Genealogy once was the province of retirees, Mormons, and the Daughters of the American Revolution. Young people didn't care because, well, they are young people. Mormons cared because their salvation and that of their ancestors depended on it. The DAR just wanted to know whom to accept and whom to snub.
DNA tests have contributed to this change. People find out that they have 20 percent Sub-Saharan Africa in their genome even though they have red hair and freckles and get plastered every St. Patrick's Day. It's a revelation. They begin to ask who these ancestors were and head to ancestry.com to trace their lineage. Some lines are easy to trace. They left behind birth/death records, census entries, military service. Facts can be found. We fill in the chart and show it off to our families who care more about their NCAA tournament brackets than they do about Grandpa's service in World War One. The PBS show, "Who Do You Think You Are?, takes this a step further. Celebs want to trace their roots and ancestry.com supplies the trained genealogists, researchers and librarians who find out that their ancestors include the first king of England. Their story also comes with a slice of humble pie. I may be related to a king, but I also am the offspring of indentured servants, slave-holders and convicts. Therein lie the compelling stories, but you only have so much time in a one-hour show. We may discover our fourth great grandfather's name but it takes newspaper clippings and other docs to find at least a germ of their life's stories.

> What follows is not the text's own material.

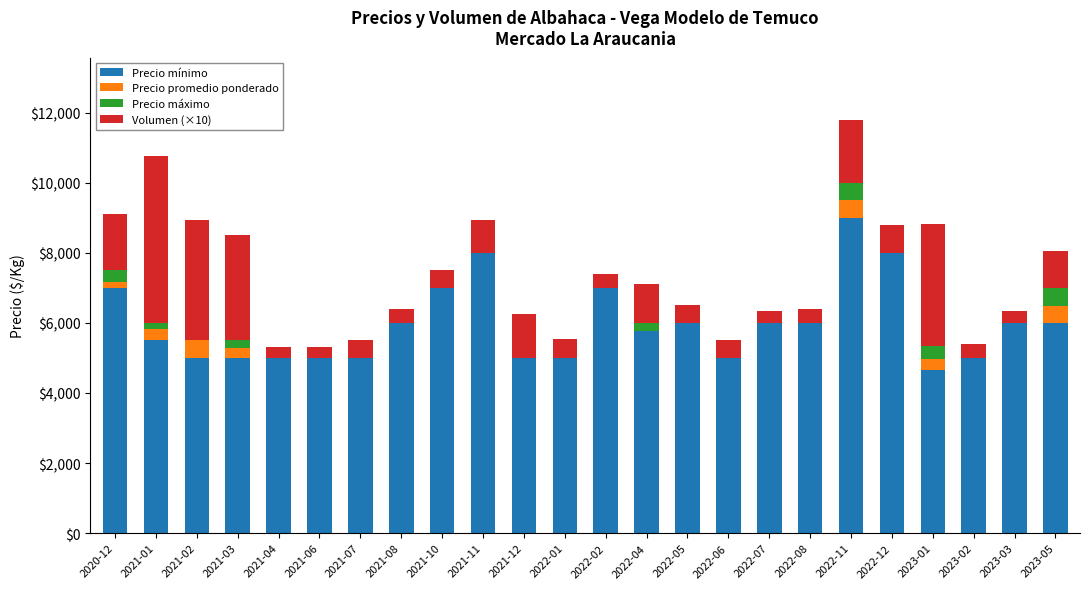

What is the average value of the Precio máximo series?

97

The searchers are left with their imaginations.
This is the province of fiction writers.We can take an obscure fact and twist it into a 300-page novel., We find one of those boxes on the ancestry.com web site, fill in our knowledge with a few facts, and then let 'er rip. On the show, celebs confronted with the fact of an ancestor''s checkered past wants to know who what when where why and how. The trail of historical documents dries up and they are left with their imagination which often is lacking.
The most commonly asked questions on this show is: "How come I didn't know any of this?" In America, we forget our pasts. America is the land of the free and the home of the brave and the graveyard of forgotten pasts. Our ancestors were interesting but not interesting enough to be remembered.
I am writing a novel about my grandparents' era, post-World War I Colorado. Two war veterans, one Irish immigrant, and one budding suffragist from rural Ohio. These four people have been gone for decades. I grew up with them but my children never knew them and are not particularly interested in their stories. Their grandchildren will never know me and not care about my stories. I find this exceptionally sad. "Who Do You Think You Are" often closes with a visit to an ancestor's grace. The burial sites are sometimes in fine shape. Often they are neglected,weedy and overgrown, or just impossible to find. It's easy to spit out a cliche: their burial sites may be neglected, but their stories will live forever.
No they won't. Mine won't. Yours won't. People will forget. We forget quicker in the USA than anywhere else on the planet. The inexorable onrush of capitalist culture depends on it. To change that attitude only leads to grief.
Or to fiction. I am writing about my grandparents' era. They were young. They moved across the country into what they thought were promising futures. My goal is to capture that time. It didn't turn out as hoped. I know some of those stories too. But to be young and a pioneer. Such a delicious time, and fraught with peril.
It's their story but not their story. More a feeling of what it felt like to be them in a certain time and place.
All told from the POV of a this soon-to-be-forgotten entity.